CREA Forecasting Big Year

CREA Forecasting Big Year

as housing market off to blazing start

The Canadian Real Estate Association fully anticipates home sales to be strong enough to reach record highs this calendar year, before eventually relenting in 2022.

In a report released earlier this morning, the association said it expects just over 700,000 property transactions through Canadian MLS channels in 2021, a jump from the 551,262 reported in 2020. The CREA is forecasting a total of 614,000 transactions for 2022.

The association believes the national home average price will increase by 16.5 per cent to $665,000 this year, and to climb again up to $679,000 in 2022.

CREA's projections illustrates how the pandemic has not deterred buyers from throwing their hats into the home ownership ring - even with pricy markets, waves of layoffs and considerably high unemployment.

"At this point everyone knows how far the current monthly sales numbers are from historical norms, and that they have been setting record after record for eight months now, so this should not be a surprise," stated CREA chair Costa Poulopoulos.

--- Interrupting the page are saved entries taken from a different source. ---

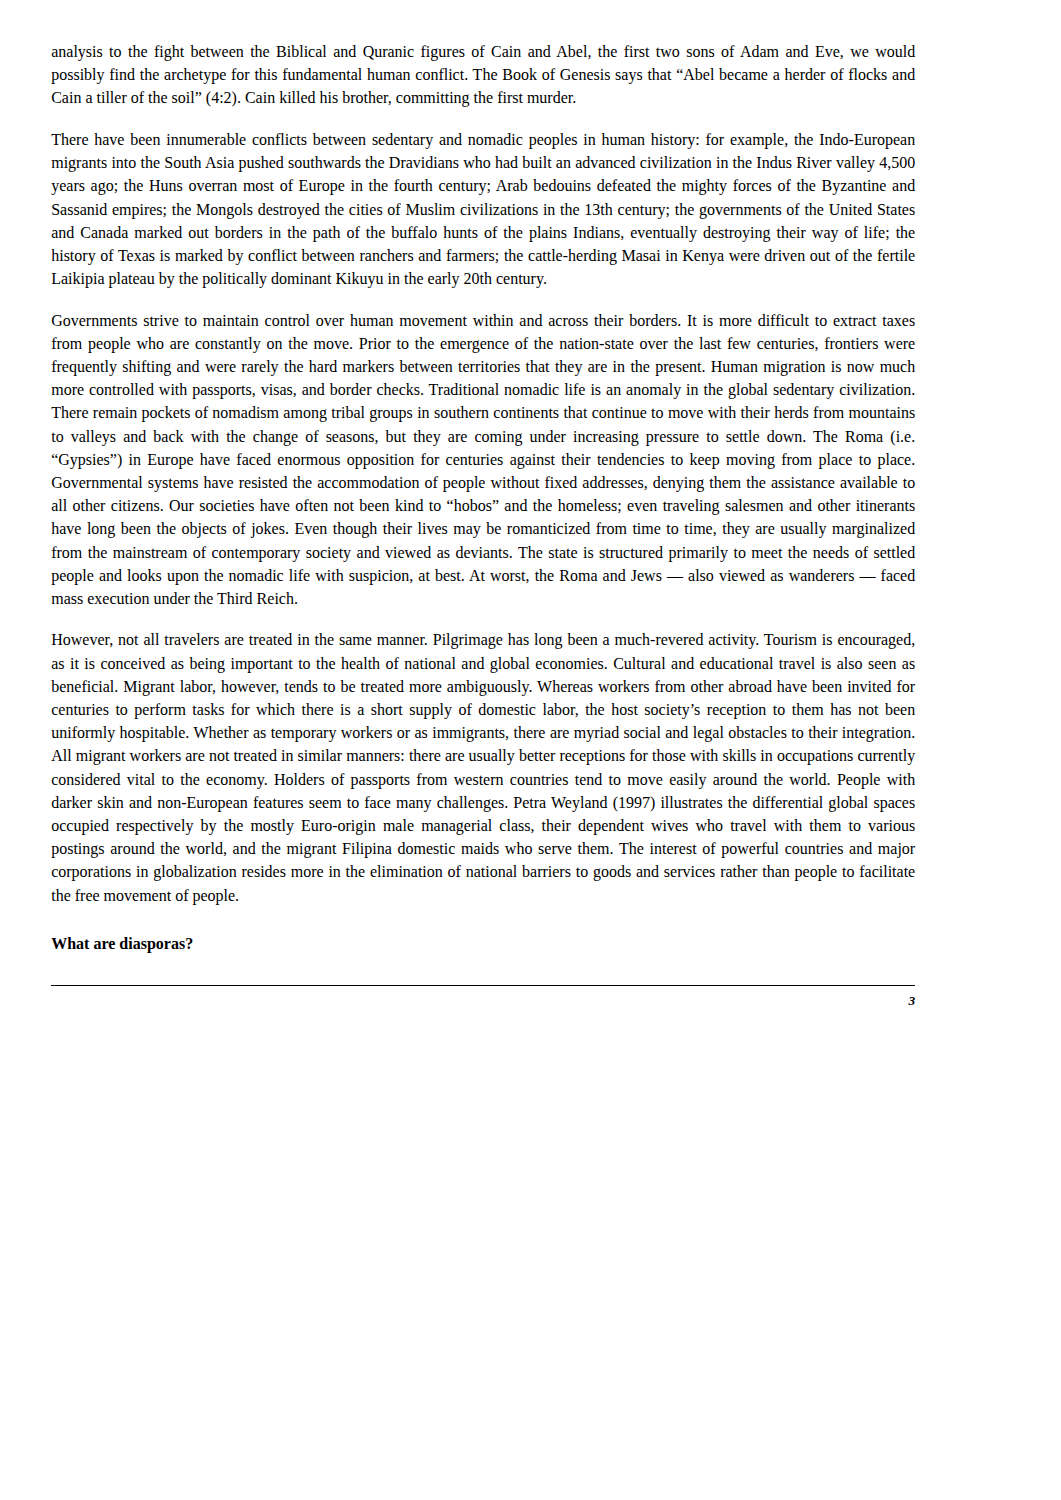analysis to the fight between the Biblical and Quranic figures of Cain and Abel, the first two sons of Adam and Eve, we would possibly find the archetype for this fundamental human conflict. The Book of Genesis says that “Abel became a herder of flocks and Cain a tiller of the soil” (4:2). Cain killed his brother, committing the first murder.
There have been innumerable conflicts between sedentary and nomadic peoples in human history: for example, the Indo-European migrants into the South Asia pushed southwards the Dravidians who had built an advanced civilization in the Indus River valley 4,500 years ago; the Huns overran most of Europe in the fourth century; Arab bedouins defeated the mighty forces of the Byzantine and Sassanid empires; the Mongols destroyed the cities of Muslim civilizations in the 13th century; the governments of the United States and Canada marked out borders in the path of the buffalo hunts of the plains Indians, eventually destroying their way of life; the history of Texas is marked by conflict between ranchers and farmers; the cattle-herding Masai in Kenya were driven out of the fertile Laikipia plateau by the politically dominant Kikuyu in the early 20th century.
Governments strive to maintain control over human movement within and across their borders. It is more difficult to extract taxes from people who are constantly on the move. Prior to the emergence of the nation-state over the last few centuries, frontiers were frequently shifting and were rarely the hard markers between territories that they are in the present. Human migration is now much more controlled with passports, visas, and border checks. Traditional nomadic life is an anomaly in the global sedentary civilization. There remain pockets of nomadism among tribal groups in southern continents that continue to move with their herds from mountains to valleys and back with the change of seasons, but they are coming under increasing pressure to settle down. The Roma (i.e. “Gypsies”) in Europe have faced enormous opposition for centuries against their tendencies to keep moving from place to place. Governmental systems have resisted the accommodation of people without fixed addresses, denying them the assistance available to all other citizens. Our societies have often not been kind to “hobos” and the homeless; even traveling salesmen and other itinerants have long been the objects of jokes. Even though their lives may be romanticized from time to time, they are usually marginalized from the mainstream of contemporary society and viewed as deviants. The state is structured primarily to meet the needs of settled people and looks upon the nomadic life with suspicion, at best. At worst, the Roma and Jews — also viewed as wanderers — faced mass execution under the Third Reich.
However, not all travelers are treated in the same manner. Pilgrimage has long been a much-revered activity. Tourism is encouraged, as it is conceived as being important to the health of national and global economies. Cultural and educational travel is also seen as beneficial. Migrant labor, however, tends to be treated more ambiguously. Whereas workers from other abroad have been invited for centuries to perform tasks for which there is a short supply of domestic labor, the host society’s reception to them has not been uniformly hospitable. Whether as temporary workers or as immigrants, there are myriad social and legal obstacles to their integration. All migrant workers are not treated in similar manners: there are usually better receptions for those with skills in occupations currently considered vital to the economy. Holders of passports from western countries tend to move easily around the world. People with darker skin and non-European features seem to face many challenges. Petra Weyland (1997) illustrates the differential global spaces occupied respectively by the mostly Euro-origin male managerial class, their dependent wives who travel with them to various postings around the world, and the migrant Filipina domestic maids who serve them. The interest of powerful countries and major corporations in globalization resides more in the elimination of national barriers to goods and services rather than people to facilitate the free movement of people.
What are diasporas?
3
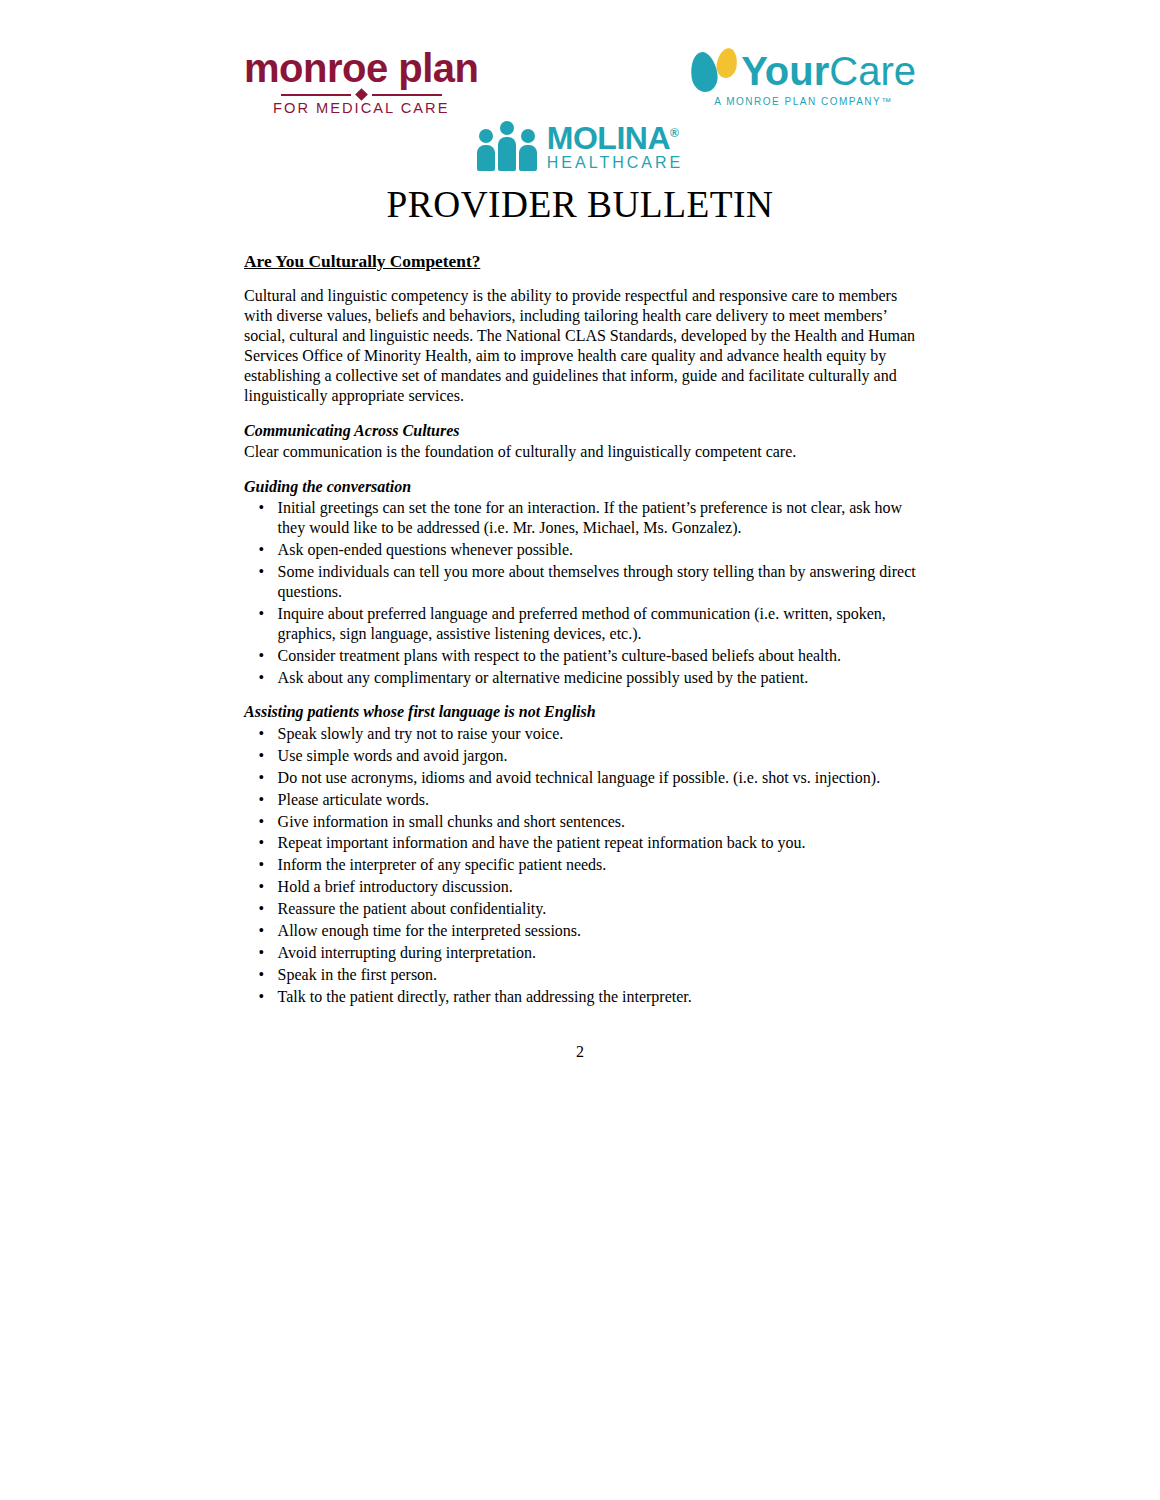monroe plan
FOR MEDICAL CARE
Your Care
A MONROE PLAN COMPANY™
MOLINA®
HEALTHCARE
PROVIDER BULLETIN
Are You Culturally Competent?
Cultural and linguistic competency is the ability to provide respectful and responsive care to members with diverse values, beliefs and behaviors, including tailoring health care delivery to meet members’ social, cultural and linguistic needs. The National CLAS Standards, developed by the Health and Human Services Office of Minority Health, aim to improve health care quality and advance health equity by establishing a collective set of mandates and guidelines that inform, guide and facilitate culturally and linguistically appropriate services.
Communicating Across Cultures
Clear communication is the foundation of culturally and linguistically competent care.
Guiding the conversation
Initial greetings can set the tone for an interaction. If the patient’s preference is not clear, ask how they would like to be addressed (i.e. Mr. Jones, Michael, Ms. Gonzalez).
Ask open-ended questions whenever possible.
Some individuals can tell you more about themselves through story telling than by answering direct questions.
Inquire about preferred language and preferred method of communication (i.e. written, spoken, graphics, sign language, assistive listening devices, etc.).
Consider treatment plans with respect to the patient’s culture-based beliefs about health.
Ask about any complimentary or alternative medicine possibly used by the patient.
Assisting patients whose first language is not English
Speak slowly and try not to raise your voice.
Use simple words and avoid jargon.
Do not use acronyms, idioms and avoid technical language if possible. (i.e. shot vs. injection).
Please articulate words.
Give information in small chunks and short sentences.
Repeat important information and have the patient repeat information back to you.
Inform the interpreter of any specific patient needs.
Hold a brief introductory discussion.
Reassure the patient about confidentiality.
Allow enough time for the interpreted sessions.
Avoid interrupting during interpretation.
Speak in the first person.
Talk to the patient directly, rather than addressing the interpreter.
2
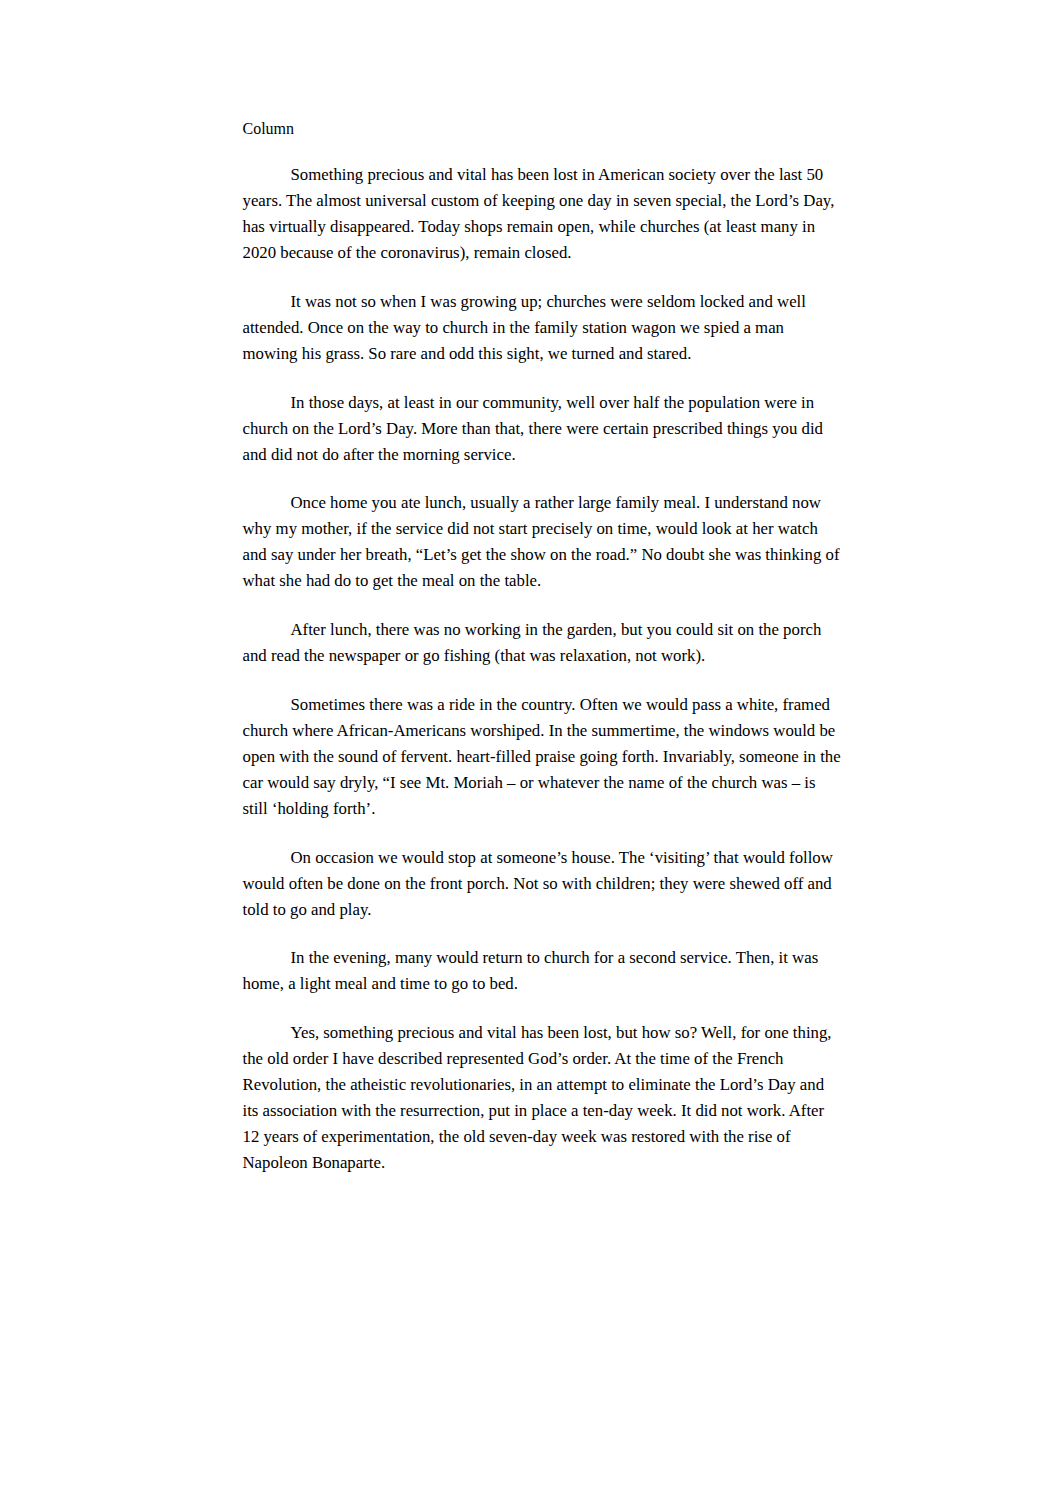Column
Something precious and vital has been lost in American society over the last 50 years. The almost universal custom of keeping one day in seven special, the Lord’s Day, has virtually disappeared. Today shops remain open, while churches (at least many in 2020 because of the coronavirus), remain closed.
It was not so when I was growing up; churches were seldom locked and well attended. Once on the way to church in the family station wagon we spied a man mowing his grass. So rare and odd this sight, we turned and stared.
In those days, at least in our community, well over half the population were in church on the Lord’s Day. More than that, there were certain prescribed things you did and did not do after the morning service.
Once home you ate lunch, usually a rather large family meal. I understand now why my mother, if the service did not start precisely on time, would look at her watch and say under her breath, “Let’s get the show on the road.” No doubt she was thinking of what she had do to get the meal on the table.
After lunch, there was no working in the garden, but you could sit on the porch and read the newspaper or go fishing (that was relaxation, not work).
Sometimes there was a ride in the country. Often we would pass a white, framed church where African-Americans worshiped. In the summertime, the windows would be open with the sound of fervent. heart-filled praise going forth. Invariably, someone in the car would say dryly, “I see Mt. Moriah – or whatever the name of the church was – is still ‘holding forth’.
On occasion we would stop at someone’s house. The ‘visiting’ that would follow would often be done on the front porch. Not so with children; they were shewed off and told to go and play.
In the evening, many would return to church for a second service. Then, it was home, a light meal and time to go to bed.
Yes, something precious and vital has been lost, but how so? Well, for one thing, the old order I have described represented God’s order. At the time of the French Revolution, the atheistic revolutionaries, in an attempt to eliminate the Lord’s Day and its association with the resurrection, put in place a ten-day week. It did not work. After 12 years of experimentation, the old seven-day week was restored with the rise of Napoleon Bonaparte.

The new outlook was released as CREA announced that sales for the month of February reached a total of 58,021, a 6.6 per cent increase from the previous month and a whopping 39 percent increase compared to the 40,550 reported in February of last year.

The biggest yearly gain that the CREA reported was just over 35 percent in the Lakeland region of Ontario's renowned cottage country.

"We are right at the start of the first undisturbed (by policy or lockdown) spring housing market in years and we also have the most extreme demand-supply imbalance ever by a large margin," said CREA senior economist, Shaun Cathcart.

He believes the rise in demand is due to the regulatory changes of previous years - before COVID struck. Many prospective buyers are wanting a home for the purpose of refuge until the end of the pandemic, while others are looking to purchase before prices rise any higher and while mortgage rates persist at record lows.